TO DO:
Which lines in the material below contain the word "Pazarlar"? Gather each of them and copy it out in full.

DATA RECORDS:
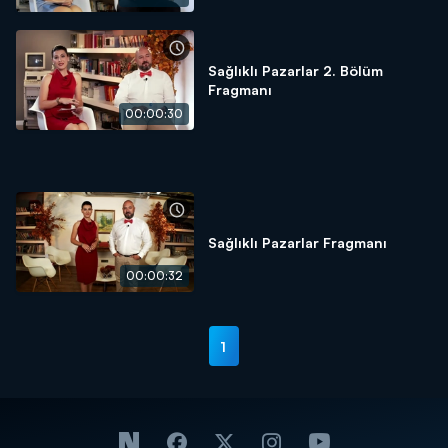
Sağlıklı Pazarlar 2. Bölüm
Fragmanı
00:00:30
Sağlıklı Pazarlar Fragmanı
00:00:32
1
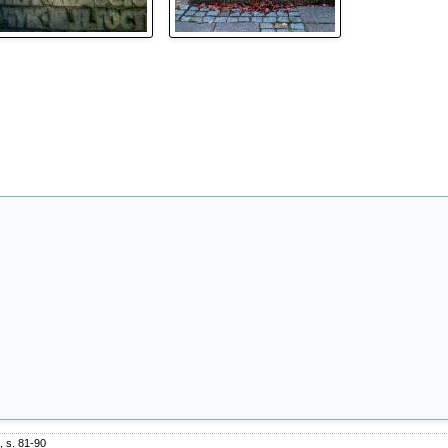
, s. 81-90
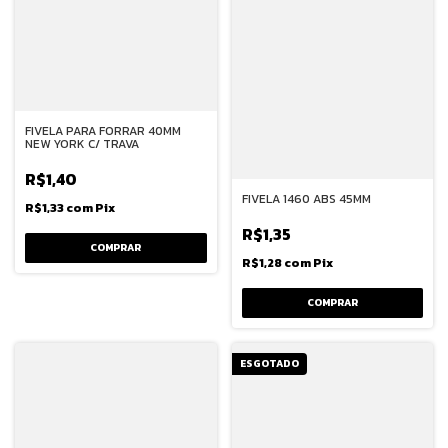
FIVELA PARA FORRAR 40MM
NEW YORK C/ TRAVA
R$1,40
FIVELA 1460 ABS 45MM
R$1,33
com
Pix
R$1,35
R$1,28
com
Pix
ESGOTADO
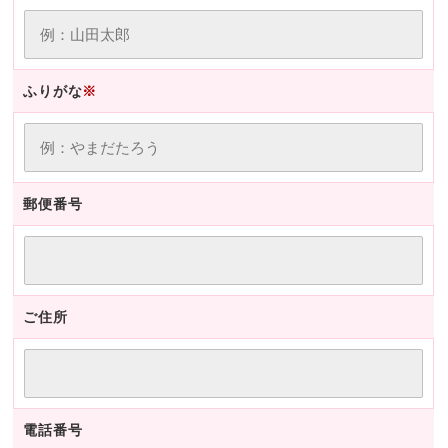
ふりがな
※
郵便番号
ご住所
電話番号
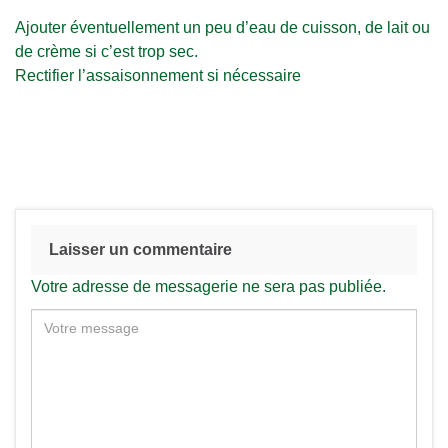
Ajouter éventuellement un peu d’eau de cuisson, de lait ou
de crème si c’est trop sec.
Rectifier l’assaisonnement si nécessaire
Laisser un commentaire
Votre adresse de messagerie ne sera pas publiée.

SOLUTION BELOW:
Sağlıklı Pazarlar 2. Bölüm
Sağlıklı Pazarlar Fragmanı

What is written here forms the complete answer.